REUTEMETEUT NUMMER HONDERDDRIEENZESTIG

’t Is ’t een en ’t ander hé mijnheer Macharis. Gisteren een man die zijn vrouw de keel over sneed. Eergisteren drie jongeren die met supermachogeweren een groep buurtbewoners neerkogelden. Vorige week vijftien doden in de Chinese wijk en niemand weet wat er gebeurde. En de week daarvoor een gezin van moeder, vader en drie kleine kinderen…

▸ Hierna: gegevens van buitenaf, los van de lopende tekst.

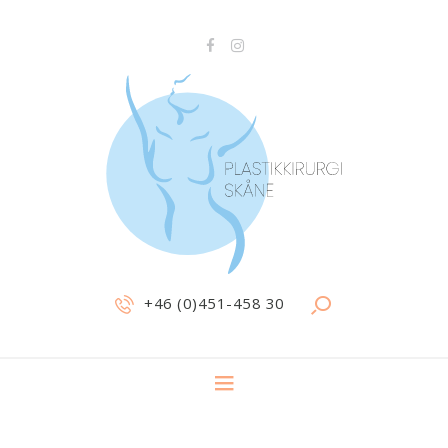
+46 (0)451-458 30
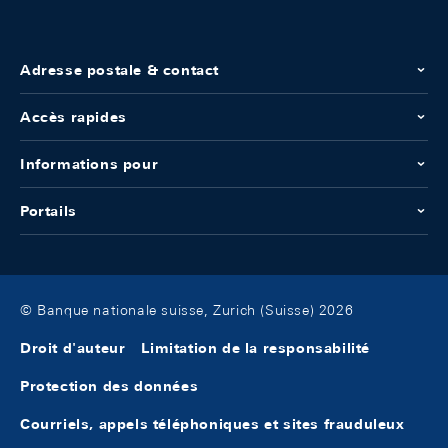
Adresse postale & contact
Accès rapides
Informations pour
Portails
© Banque nationale suisse, Zurich (Suisse) 2026
Droit d'auteur
Limitation de la responsabilité
Protection des données
Courriels, appels téléphoniques et sites frauduleux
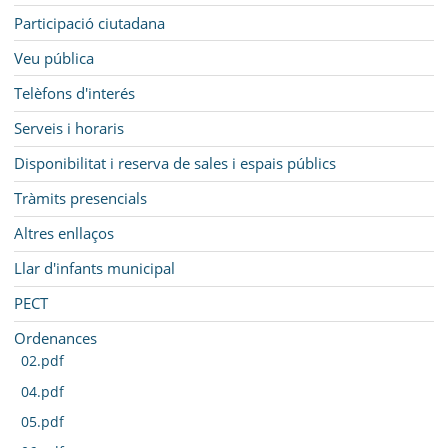
Participació ciutadana
Veu pública
Telèfons d'interés
Serveis i horaris
Disponibilitat i reserva de sales i espais públics
Tràmits presencials
Altres enllaços
Llar d'infants municipal
PECT
Ordenances
02.pdf
04.pdf
05.pdf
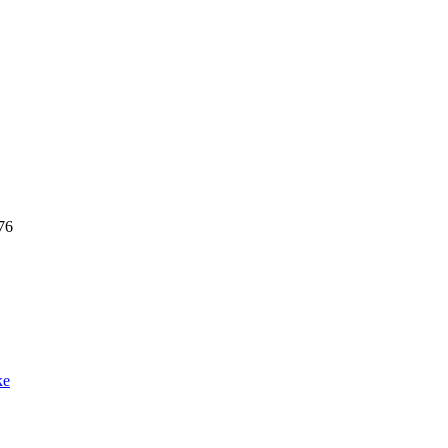
76
ке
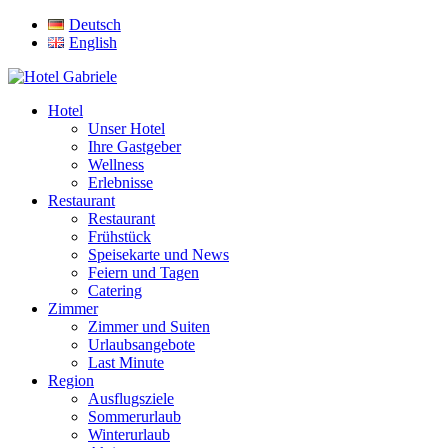
Deutsch
English
Hotel
Unser Hotel
Ihre Gastgeber
Wellness
Erlebnisse
Restaurant
Restaurant
Frühstück
Speisekarte und News
Feiern und Tagen
Catering
Zimmer
Zimmer und Suiten
Urlaubsangebote
Last Minute
Region
Ausflugsziele
Sommerurlaub
Winterurlaub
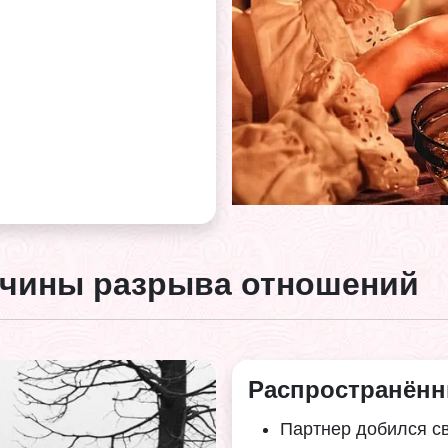
ичины разрыва отношений
Распространённ
Партнер добился с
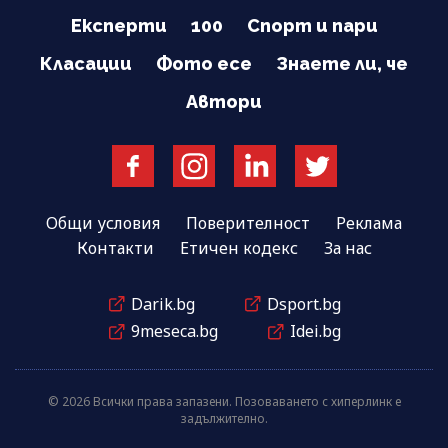
Експерти
100
Спорт и пари
Класации
Фото есе
Знаете ли, че
Автори
Общи условия
Поверителност
Реклама
Контакти
Етичен кодекс
За нас
Darik.bg
Dsport.bg
9meseca.bg
Idei.bg
© 2026 Всички права запазени. Позоваването с хиперлинк е
задължително.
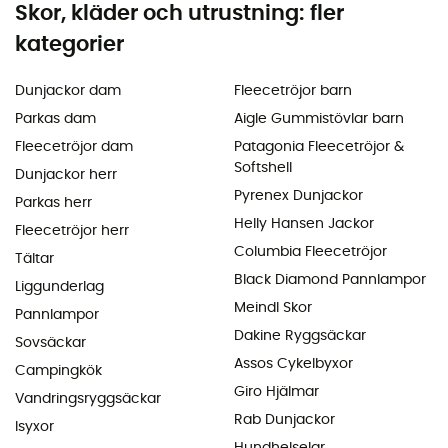
Skor, kläder och utrustning: fler
kategorier
Dunjackor dam
Fleecetröjor barn
Parkas dam
Aigle Gummistövlar barn
Fleecetröjor dam
Patagonia Fleecetröjor &
Softshell
Dunjackor herr
Pyrenex Dunjackor
Parkas herr
Helly Hansen Jackor
Fleecetröjor herr
Columbia Fleecetröjor
Tältar
Black Diamond Pannlampor
Liggunderlag
Meindl Skor
Pannlampor
Dakine Ryggsäckar
Sovsäckar
Assos Cykelbyxor
Campingkök
Giro Hjälmar
Vandringsryggsäckar
Rab Dunjackor
Isyxor
Hundhelselar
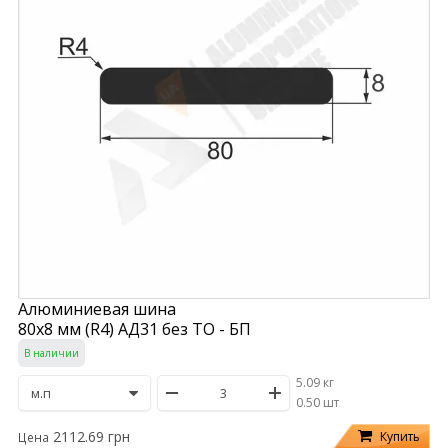
Алюминиевая шина
80х8 мм (R4) АД31 без ТО - БП
В наличии
5.09 кг
/
0.50 шт
2112.69 грн
Купить
Цена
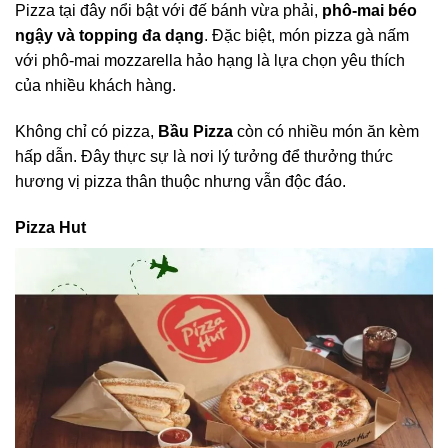
Pizza tại đây nổi bật với đế bánh vừa phải,
phô-mai béo
ngậy và topping đa dạng
. Đặc biệt, món pizza gà nấm
với phô-mai mozzarella hảo hạng là lựa chọn yêu thích
của nhiều khách hàng.
Không chỉ có pizza,
Bầu Pizza
còn có nhiều món ăn kèm
hấp dẫn. Đây thực sự là nơi lý tưởng để thưởng thức
hương vị pizza thân thuộc nhưng vẫn độc đáo.
Pizza Hut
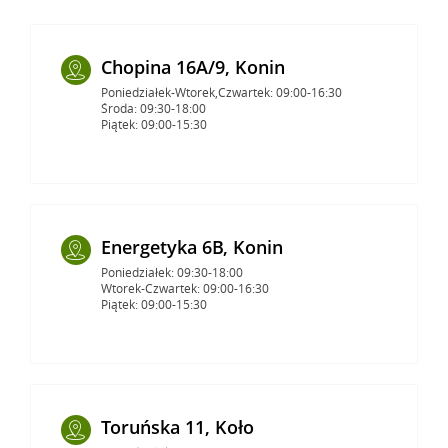
Chopina 16A/9, Konin
Poniedziałek-Wtorek,Czwartek: 09:00-16:30
Środa: 09:30-18:00
Piątek: 09:00-15:30
Energetyka 6B, Konin
Poniedziałek: 09:30-18:00
Wtorek-Czwartek: 09:00-16:30
Piątek: 09:00-15:30
Toruńska 11, Koło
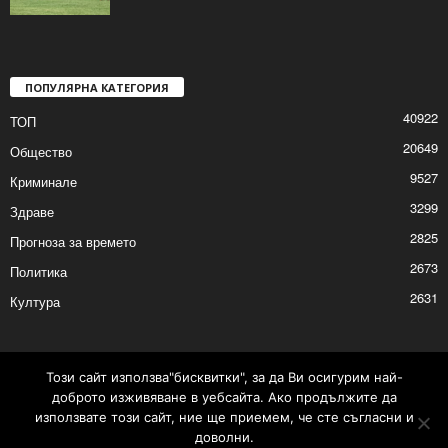
„Заря 1962“ победи лидера „Кочово“
2026/05/10 8:53:00 AM
ПОПУЛЯРНА КАТЕГОРИЯ
40922
ТОП
20649
Общество
9527
Криминале
3299
Здраве
2825
Прогноза за времето
2673
Политика
Този сайт използва"бисквитки", за да Ви осигурим най-
2631
Култура
доброто изживяване в уебсайта. Ако продължите да
използвате този сайт, ние ще приемем, че сте съгласни и
доволни.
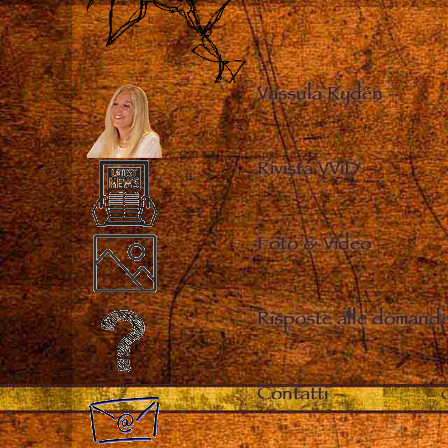
Vassula Rydén
–
Rivista VViD
–
Foto & Video
–
Risposte alle domande
Contatti
–
C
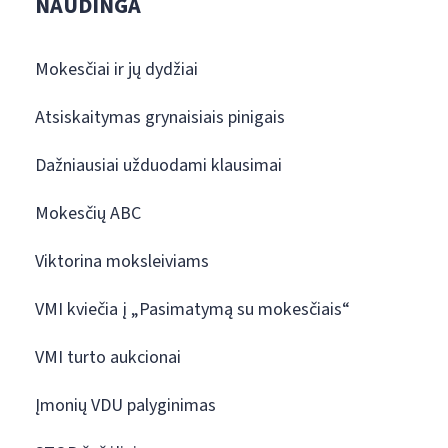
NAUDINGA
Mokesčiai ir jų dydžiai
Atsiskaitymas grynaisiais pinigais
Dažniausiai užduodami klausimai
Mokesčių ABC
Viktorina moksleiviams
VMI kviečia į „Pasimatymą su mokesčiais“
VMI turto aukcionai
Įmonių VDU palyginimas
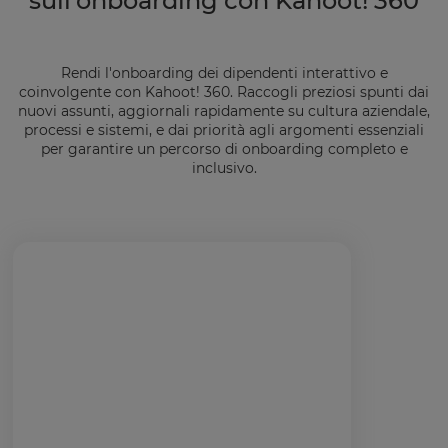
sull'onboarding con Kahoot! 360
Rendi l'onboarding dei dipendenti interattivo e
coinvolgente con Kahoot! 360. Raccogli preziosi spunti dai
nuovi assunti, aggiornali rapidamente su cultura aziendale,
processi e sistemi, e dai priorità agli argomenti essenziali
per garantire un percorso di onboarding completo e
inclusivo.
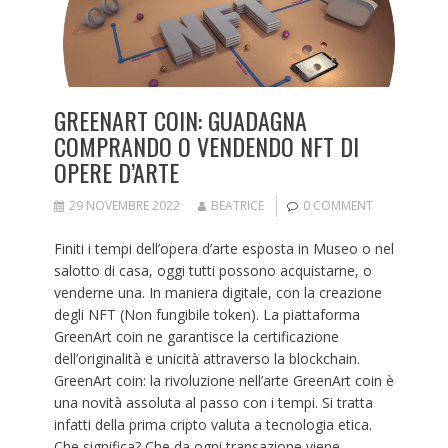
GREENART COIN: GUADAGNA
COMPRANDO O VENDENDO NFT DI
OPERE D’ARTE
29 NOVEMBRE 2022
BEATRICE
0 COMMENT
Finiti i tempi dell’opera d’arte esposta in Museo o nel
salotto di casa, oggi tutti possono acquistarne, o
venderne una. In maniera digitale, con la creazione
degli NFT (Non fungibile token). La piattaforma
GreenArt coin ne garantisce la certificazione
dell’originalità e unicità attraverso la blockchain.
GreenArt coin: la rivoluzione nell’arte GreenArt coin è
una novità assoluta al passo con i tempi. Si tratta
infatti della prima cripto valuta a tecnologia etica.
Che significa? Che da ogni transazione viene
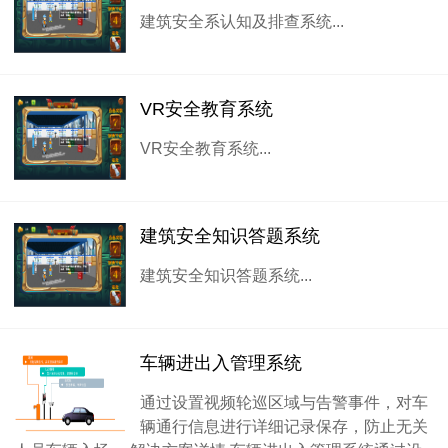
建筑安全系认知及排查系统...
VR安全教育系统
VR安全教育系统...
建筑安全知识答题系统
建筑安全知识答题系统...
车辆进出入管理系统
通过设置视频轮巡区域与告警事件，对车
辆通行信息进行详细记录保存，防止无关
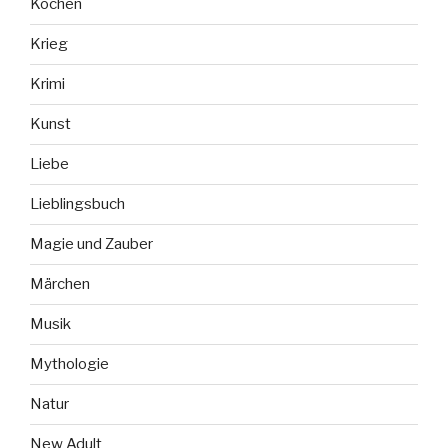
Kochen
Krieg
Krimi
Kunst
Liebe
Lieblingsbuch
Magie und Zauber
Märchen
Musik
Mythologie
Natur
New Adult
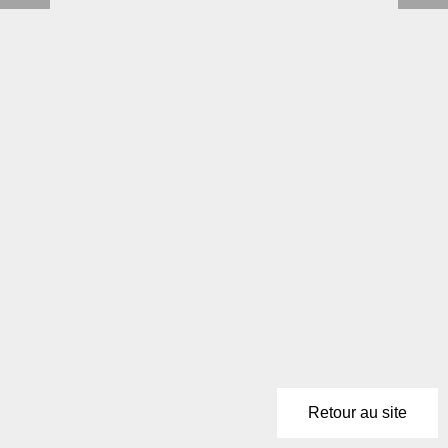
Retour au site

Ik dacht, ik leg die hele reutemeteut naast me neer. Het geweld, de oorlogen, de moordpartijen maar ook het oude bankengedoe en gedwongen faillissementen en overnames door nog grotere groepen. Geen dikkenekburgemeesters meer voor mij. Geen omgekochte douaniers meer – bij ons in de haven…. Het heeft geen naam, mijnheer Macharis… U kunt zich niet voorstellen wat daar het voorbije jaar gebeurde…. En het wordt hoe langer hoe erger….
Maar goed.
Ik dacht ik trek de bossen in, voorgoed. Weg van het geweld en het racisme, weg van het zevenenveertigste geval van omkoping. Weg van de zoveelste aanbesteding die niet klopt. Aaargh, de miljoenen.
Ik dacht dus echt ik trek de bossen in.
Maar wat dan, mijnheer Macharis? Wat doet een mens daar een ganse dag, in het bos? Ik kan toch geen bomen omhakken en blijven bomen omhakken en blijven etc? Of de eekhoorntjes achtervolgen, week na week na week na week? Bovendien, houden die geen winterslaap? Moet ik me dan bij hen neervlijen?
Ik blijf dus nog even gewoon aan het werk, mijnheer Macharis. Ik leg dat laatste omkoopgeval van beambte nummer achthonderdzestien wel naast me neer. Ik doe nog even alsof mijn neus bloedt, nog een maand misschien, of twee, of misschien drie of vier of langer.